* [HOW TO COMPLETE THIS TASK]
Whenever a picture appears, leave it out while repeating all the other data exactly.

* [STORED DATA]
·····

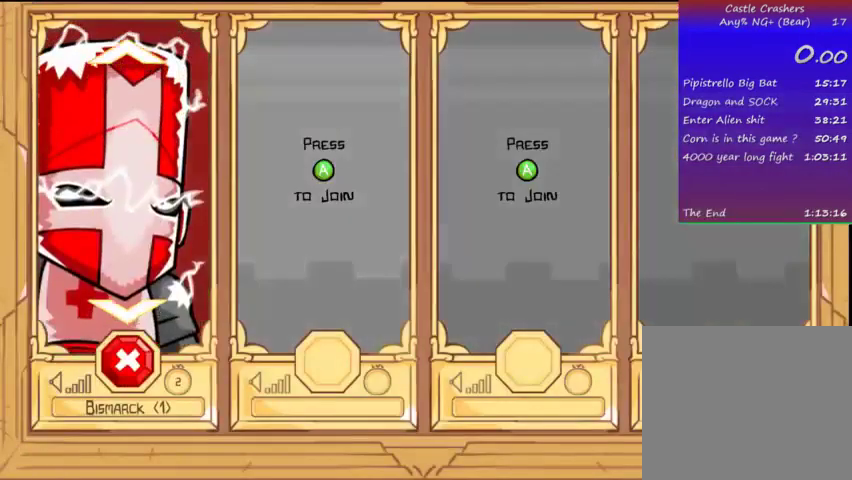
{"buttons": ["DPAD_UP"], "left_stick": "center", "right_stick": "center", "events": [[67, "DPAD_UP", "down"], [200, "DPAD_UP", "up"], [300, "DPAD_UP", "down"], [400, "DPAD_UP", "up"], [467, "DPAD_UP", "down"]]}
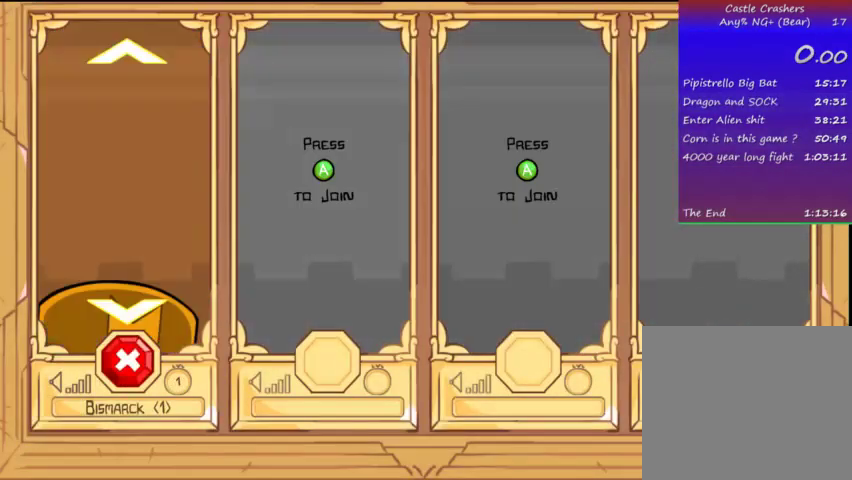
{"buttons": [], "left_stick": "center", "right_stick": "center", "events": [[67, "DPAD_UP", "up"], [167, "DPAD_UP", "down"], [267, "DPAD_UP", "up"], [367, "DPAD_UP", "down"], [467, "DPAD_UP", "up"]]}
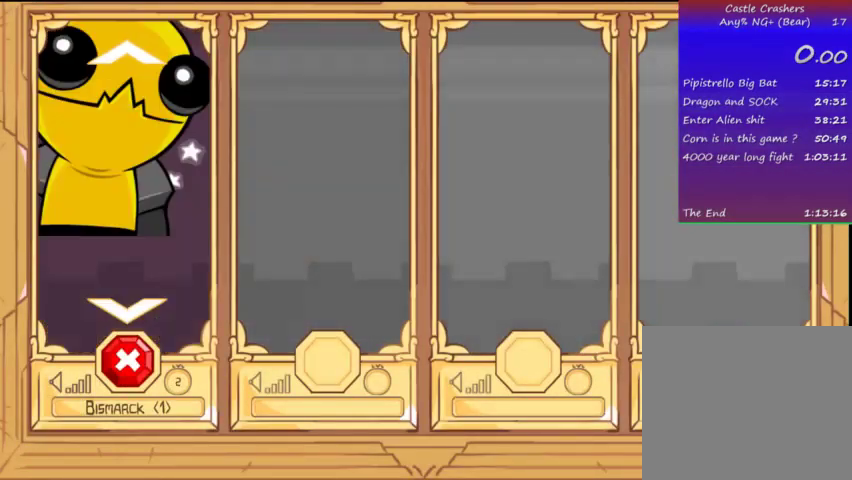
{"buttons": ["DPAD_UP"], "left_stick": "center", "right_stick": "center", "events": [[33, "DPAD_UP", "down"], [167, "DPAD_UP", "up"], [233, "DPAD_UP", "down"], [367, "DPAD_UP", "up"], [433, "DPAD_UP", "down"]]}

·····

* [ANSWER AREA]
{"buttons": ["DPAD_UP"], "left_stick": "center", "right_stick": "center", "events": [[67, "DPAD_UP", "down"], [200, "DPAD_UP", "up"], [300, "DPAD_UP", "down"], [400, "DPAD_UP", "up"], [467, "DPAD_UP", "down"]]}
{"buttons": [], "left_stick": "center", "right_stick": "center", "events": [[67, "DPAD_UP", "up"], [167, "DPAD_UP", "down"], [267, "DPAD_UP", "up"], [367, "DPAD_UP", "down"], [467, "DPAD_UP", "up"]]}
{"buttons": ["DPAD_UP"], "left_stick": "center", "right_stick": "center", "events": [[33, "DPAD_UP", "down"], [167, "DPAD_UP", "up"], [233, "DPAD_UP", "down"], [367, "DPAD_UP", "up"], [433, "DPAD_UP", "down"]]}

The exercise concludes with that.